Whatever the titles of his lectures,—Man the Reformer, The Method of Nature, The Conduct of Life, Fate, Compensation, Prudence, The Present Age, Society and Solitude,—his main theme is always the same, “namely the infinitude of the private man.” But this private man of Emerson’s, mark you, is linked by invisible ties to all Nature and carries in his breast a spark of the undying fire which is of God. Hence he is at his best when he feels not only his personal unity but also his universal community, when he relies on himself and at the same time cries
“I yield myself to the perfect whole.”
This kind of independence is the truest form of obedience.

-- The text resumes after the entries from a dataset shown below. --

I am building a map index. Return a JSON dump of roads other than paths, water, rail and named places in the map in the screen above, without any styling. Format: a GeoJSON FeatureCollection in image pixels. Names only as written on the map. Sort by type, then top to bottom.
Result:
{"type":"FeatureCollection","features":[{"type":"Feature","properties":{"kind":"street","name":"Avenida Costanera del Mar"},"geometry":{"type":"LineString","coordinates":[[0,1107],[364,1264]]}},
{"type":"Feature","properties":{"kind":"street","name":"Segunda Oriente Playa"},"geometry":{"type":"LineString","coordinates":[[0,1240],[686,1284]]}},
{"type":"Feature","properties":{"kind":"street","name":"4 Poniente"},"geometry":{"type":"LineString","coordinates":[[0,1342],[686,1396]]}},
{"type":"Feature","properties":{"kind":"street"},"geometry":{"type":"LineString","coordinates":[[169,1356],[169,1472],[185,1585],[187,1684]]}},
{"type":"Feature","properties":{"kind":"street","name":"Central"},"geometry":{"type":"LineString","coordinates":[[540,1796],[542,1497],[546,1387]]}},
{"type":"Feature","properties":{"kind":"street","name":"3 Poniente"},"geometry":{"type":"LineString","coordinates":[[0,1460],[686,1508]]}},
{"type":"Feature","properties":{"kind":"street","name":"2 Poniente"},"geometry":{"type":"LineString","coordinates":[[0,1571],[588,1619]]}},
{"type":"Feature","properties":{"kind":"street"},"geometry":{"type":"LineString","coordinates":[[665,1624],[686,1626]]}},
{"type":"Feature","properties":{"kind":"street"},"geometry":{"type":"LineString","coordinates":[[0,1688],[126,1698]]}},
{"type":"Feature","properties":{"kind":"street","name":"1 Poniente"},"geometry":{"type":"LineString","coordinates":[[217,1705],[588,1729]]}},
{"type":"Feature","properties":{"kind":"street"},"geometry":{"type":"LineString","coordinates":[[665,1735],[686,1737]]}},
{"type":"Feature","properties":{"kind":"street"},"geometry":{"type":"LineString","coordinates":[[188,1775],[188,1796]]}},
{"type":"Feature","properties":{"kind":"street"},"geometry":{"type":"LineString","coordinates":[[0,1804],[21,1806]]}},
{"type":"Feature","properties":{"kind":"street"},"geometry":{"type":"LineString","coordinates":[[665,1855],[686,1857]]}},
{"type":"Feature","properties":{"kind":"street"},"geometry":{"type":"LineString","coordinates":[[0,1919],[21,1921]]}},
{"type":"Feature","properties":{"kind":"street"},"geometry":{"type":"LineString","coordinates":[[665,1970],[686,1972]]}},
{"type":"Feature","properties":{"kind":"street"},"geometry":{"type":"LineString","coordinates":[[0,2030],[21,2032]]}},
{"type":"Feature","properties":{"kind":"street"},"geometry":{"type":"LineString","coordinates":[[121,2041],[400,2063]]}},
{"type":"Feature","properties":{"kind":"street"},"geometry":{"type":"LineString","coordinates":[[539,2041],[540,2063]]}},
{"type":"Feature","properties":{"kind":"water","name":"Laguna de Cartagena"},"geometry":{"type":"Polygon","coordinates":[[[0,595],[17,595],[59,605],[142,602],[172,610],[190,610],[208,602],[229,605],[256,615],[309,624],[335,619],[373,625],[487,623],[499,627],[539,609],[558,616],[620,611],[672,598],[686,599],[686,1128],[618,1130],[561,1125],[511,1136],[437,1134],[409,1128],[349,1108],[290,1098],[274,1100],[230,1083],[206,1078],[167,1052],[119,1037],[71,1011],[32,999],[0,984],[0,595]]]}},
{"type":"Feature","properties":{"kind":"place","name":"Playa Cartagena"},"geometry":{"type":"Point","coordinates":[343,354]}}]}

The charm of Emerson’s way of presenting his thought comes from the spirit of poetry in the man. He does not argue, nor threaten, nor often exhort; he reveals what he has seen or heard, for you to make what you will of it. He relies less on syllogisms than on imagery, symbols, metaphors. His utterance is as inspirational as the ancient oracle of Delphi, but he shuns the contortions of the priestess at that shrine.
The clearness and symmetry of his sentences, the modulations of his thrilling voice, the radiance of his fine features and his understanding smile, even his slight hesitations and pauses over his manuscript as he read, lent a singular attraction to his speech. Those who were mistrustful of his views on theology and the church, listened to him with delight when he poetized on art, politics, literature, human society and the natural world. To the finest men and women of America in the mid-Victorian epoch he was the lecturer par excellence, the intellectual awakener and liberator, the messenger calling them to break away from dull, thoughtless, formal ways of doing things, and live freely in harmony with the laws of God and their own spirit. They heard him gladly.
I wonder how he would fare to-day, when lecturers, male or female, have to make a loud noise to get a hearing.